本作は、Webで公開されたエピソードをまとめたものだ。そのため、1話完結型のストーリーが多く、気軽に読み進めることができる。また、描き下ろしページやアイキャッチが追加されていることで、同人誌ならではの付加価値を感じられる。

2.2 時間の流れを感じさせる展開

夏休みから新学期にかけての出来事が描かれているため、時間軸に沿って物語が展開していく。読者は、まひろが夏休みをどのように過ごし、新学期を迎えるのかを、リアルタイムで追体験することができる。

3. キャラクター:個性豊かな登場人物たち

『お兄ちゃんはおしまい!』の魅力は、個性豊かなキャラクターたちにある。『お兄ちゃんはおしまい!21』でも、それぞれのキャラクターが魅力を最大限に発揮している。

3.1 緒山まひろ

本作の主人公。ニートだったが、妹の薬によって美少女になってしまう。最初は戸惑いばかりだったが、少しずつ女の子としての生活に慣れていく。他人とのコミュニケーションが苦手だったが、友人たちとの交流を通して、徐々に心を開いていく。

3.2 緒山みはり

まひろの妹。天才的な科学者で、まひろを女の子にした張本人。兄のことを心配しているが、どこかSっ気のある性格。まひろのことをからかったり、いたずらを仕掛けたりするが、根は優しい。

3.3 その他クラスメイトたち

薫子やもみじなど、まひろのクラスメイトたちも、重要な役割を担っている。薫子は明るく社交的な性格で、まひろに積極的に話しかける。もみじは、最初はまひろに対して冷たい態度を取っていたが、徐々に打ち解けていく。

4. 総合的な感想:瑞々しい青春の輝き

『お兄ちゃんはおしまい!21』は、TSFコメディでありながら、青春物語としての側面も持ち合わせている。まひろが、女の子としての日々を送る中で、様々な経験を通して成長していく姿は、読者の心を温かくする。

4.1 丁寧な描写が生み出す共感

作者の丁寧な描写によって、まひろの感情や葛藤がリアルに伝わってくる。読者は、まひろと一緒に笑ったり、悩んだり、喜んだりすることができる。特に、他人とのコミュニケーションに苦労するまひろの姿は、多くの人が共感できるのではないだろうか。

4.2 ほのぼのとした日常に癒される

本作は、基本的にほのぼのとした日常が描かれている。特別な事件が起こるわけではないが、まひろや友人たちの何気ない会話や行動に、心が癒される。読者は、本作を読むことで、日々のストレスから解放され、穏やかな気持ちになることができる。

4.3 今後の展開への期待

『お兄ちゃんはおしまい!』は、まだまだ物語が続いていく。まひろは、これからどのような成長を遂げるのか、どのような困難に立ち向かうのか、今後の展開が非常に楽しみだ。
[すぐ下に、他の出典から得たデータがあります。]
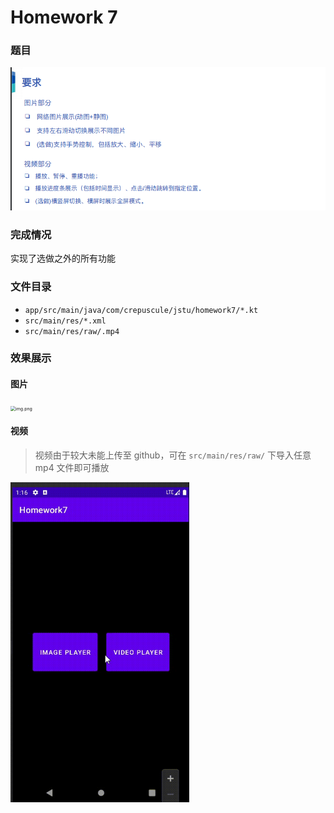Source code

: # Homework 7
### 题目
![img.png](cut/question.png)



### 完成情况

实现了选做之外的所有功能




### 文件目录
- `app/src/main/java/com/crepuscule/jstu/homework7/*.kt`
- `src/main/res/*.xml`
- `src/main/res/raw/.mp4`






### 效果展示
#### 图片
<img src="cut/image.gif" alt="img.png" style="zoom:50%;" />

#### 视频

> 视频由于较大未能上传至 github，可在 `src/main/res/raw/` 下导入任意 mp4 文件即可播放

<img src="cut/video.gif" alt="img.png" style="zoom:50%;" />

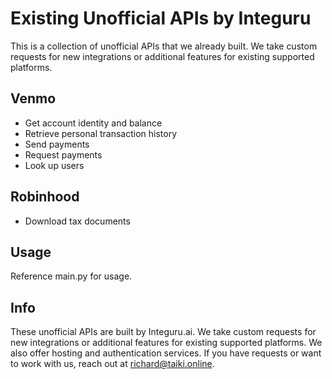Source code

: # Existing Unofficial APIs by Integuru

This is a collection of unofficial APIs that we already built. We take custom requests for new integrations or additional features for existing supported platforms.

## Venmo

* Get account identity and balance 
* Retrieve personal transaction history
* Send payments
* Request payments
* Look up users

## Robinhood

* Download tax documents

## Usage

Reference main.py for usage.

## Info

These unofficial APIs are built by Integuru.ai. We take custom requests for new integrations or additional features for existing supported platforms. We also offer hosting and authentication services. If you have requests or want to work with us, reach out at richard@taiki.online.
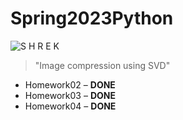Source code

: # Spring2023Python

![S H R E K](/coolgif.gif)
> "Image compression using SVD"

- Homework02 – **DONE**
- Homework03 – **DONE**
- Homework04 – **DONE**
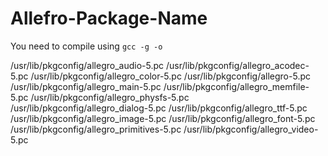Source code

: # Allefro-Package-Name

You need to compile using `gcc -g -o`

/usr/lib/pkgconfig/allegro_audio-5.pc
/usr/lib/pkgconfig/allegro_acodec-5.pc
/usr/lib/pkgconfig/allegro_color-5.pc
/usr/lib/pkgconfig/allegro-5.pc
/usr/lib/pkgconfig/allegro_main-5.pc
/usr/lib/pkgconfig/allegro_memfile-5.pc
/usr/lib/pkgconfig/allegro_physfs-5.pc
/usr/lib/pkgconfig/allegro_dialog-5.pc
/usr/lib/pkgconfig/allegro_ttf-5.pc
/usr/lib/pkgconfig/allegro_image-5.pc
/usr/lib/pkgconfig/allegro_font-5.pc
/usr/lib/pkgconfig/allegro_primitives-5.pc
/usr/lib/pkgconfig/allegro_video-5.pc
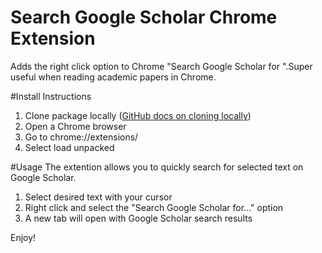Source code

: # Search Google Scholar Chrome Extension
Adds the right click option to Chrome "Search Google Scholar for <selected text>".Super useful when reading academic papers in Chrome. 

#Install Instructions
1. Clone package locally ([GitHub docs on cloning locally](https://help.github.com/articles/cloning-a-repository/))
1. Open a Chrome browser
1. Go to chrome://extensions/
1. Select load unpacked

#Usage
The extention allows you to quickly search for selected text on Google Scholar. 
1. Select desired text with your cursor
1. Right click and select the "Search Google Scholar for..." option
1. A new tab will open with Google Scholar search results

Enjoy! 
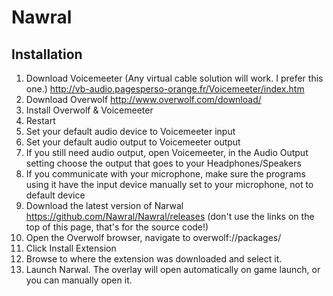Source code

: # Nawral
Installation
------------
1. Download Voicemeeter (Any virtual cable solution will work. I prefer this one.)
http://vb-audio.pagesperso-orange.fr/Voicemeeter/index.htm
2. Download Overwolf
http://www.overwolf.com/download/
3. Install Overwolf & Voicemeeter
4. Restart
5. Set your default audio device to Voicemeeter input
6. Set your default audio output to Voicemeeter output
7. If you still need audio output, open Voicemeeter, in the Audio Output setting choose the output that goes to your Headphones/Speakers
8. If you communicate with your microphone, make sure the programs using it have the input device manually set to your microphone, not to default device
9. Download the latest version of Narwal
https://github.com/Nawral/Nawral/releases (don't use the links on the top of this page, that's for the source code!)
10. Open the Overwolf browser, navigate to overwolf://packages/
11. Click Install Extension
12. Browse to where the extension was downloaded and select it.
13. Launch Narwal. The overlay will open automatically on game launch, or you can manually open it.
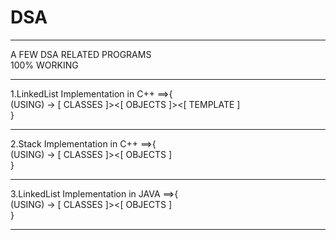 # DSA
<hr>

A FEW DSA RELATED PROGRAMS
<br>
100% WORKING
<br>
<hr>
1.LinkedList Implementation in C++ ==>{
    <br>
    (USING) -> [ CLASSES ]><[ OBJECTS ]><[ TEMPLATE ]
<br>
}
<hr>

2.Stack Implementation in C++ ==>{
    <br>
    (USING) -> [ CLASSES ]><[ OBJECTS ]
<br>
}
<hr>

3.LinkedList Implementation in JAVA ==>{
    <br>
    (USING) -> [ CLASSES ]><[ OBJECTS ]
<br>
}
<hr>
総じて、『お兄ちゃんはおしまい!21』は、瑞々しい青春の輝きが詰まった、心温まる作品だ。TSFコメディとしての面白さはもちろんのこと、人間ドラマとしての魅力も兼ね備えている。原作ファンはもちろん、まだ『お兄ちゃんはおしまい!』を読んだことがない人にも、ぜひ手に取って読んでほしい。きっと、まひろたちの魅力に引き込まれることだろう。